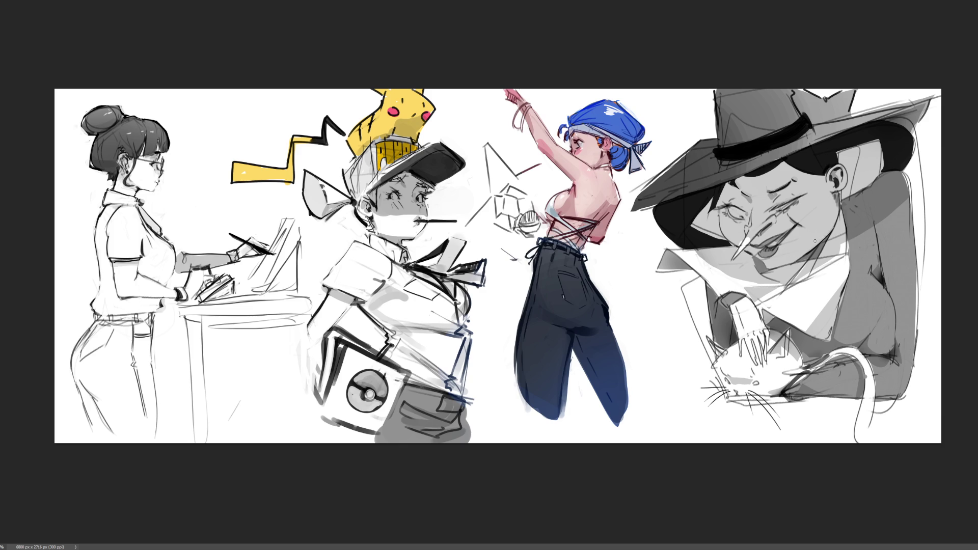
left_click_drag(857, 238, 919, 189)
key("ctrl+z")
left_click_drag(852, 242, 917, 192)
Darken the hat figure's face and collar, redrawing the collar stroke until it sits right
left_click_drag(694, 246, 775, 290)
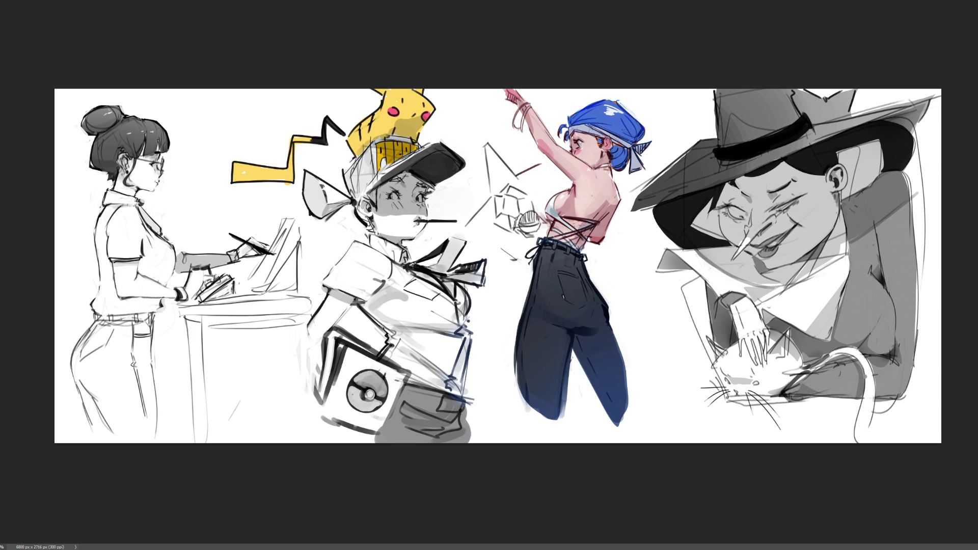
left_click_drag(842, 282, 805, 326)
key("ctrl+z")
left_click_drag(844, 279, 802, 336)
key("ctrl+z")
left_click_drag(846, 275, 815, 317)
Redraw the collar stroke, shade both cat ears dark grey, and outline the desk girl for selection
key("ctrl+z")
left_click_drag(848, 276, 812, 321)
left_click_drag(778, 345, 783, 354)
left_click_drag(707, 339, 720, 356)
mouse_move(55, 95)
left_mouse_down()
mouse_move(184, 125)
mouse_move(212, 178)
mouse_move(280, 213)
mouse_move(321, 257)
mouse_move(318, 307)
mouse_move(229, 486)
mouse_move(26, 135)
left_mouse_up()
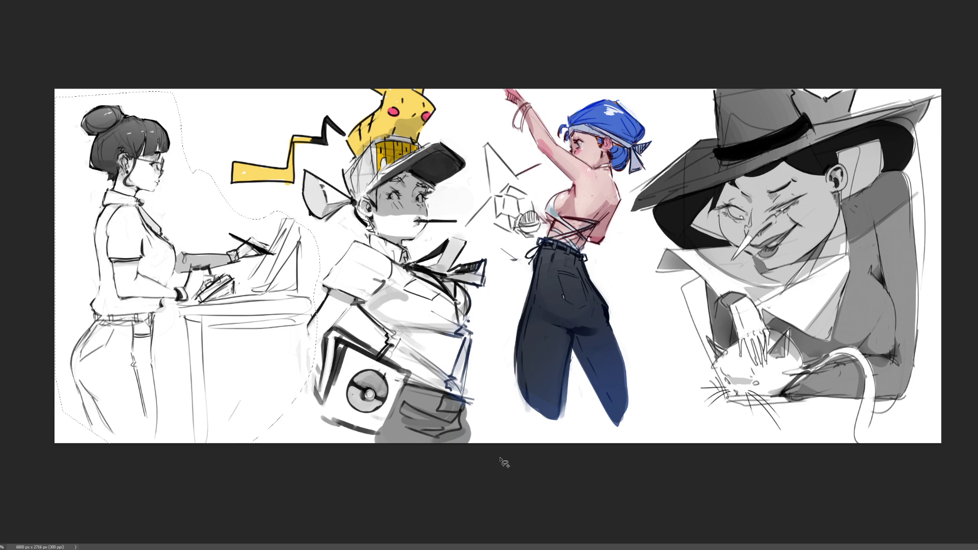
Delete the desk girl and slide the figure layer over to the page's left side
key("Delete")
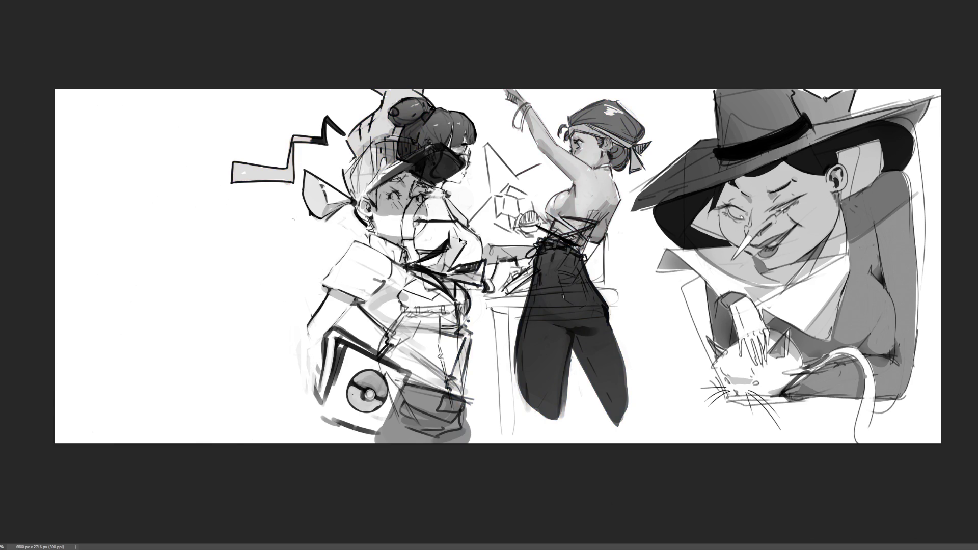
key("ctrl+t")
left_click_drag(466, 245, 157, 246)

···

**WHAT IS REQUIRED**
Every line from the one holding "left_mouse_up()" through the final line of the data above is to be reproduced exactly, both ends included, with the pictures left out.

**RESPONSE**
left_mouse_up()
Delete the desk girl and slide the figure layer over to the page's left side
key("Delete")
key("ctrl+t")
left_click_drag(466, 245, 157, 246)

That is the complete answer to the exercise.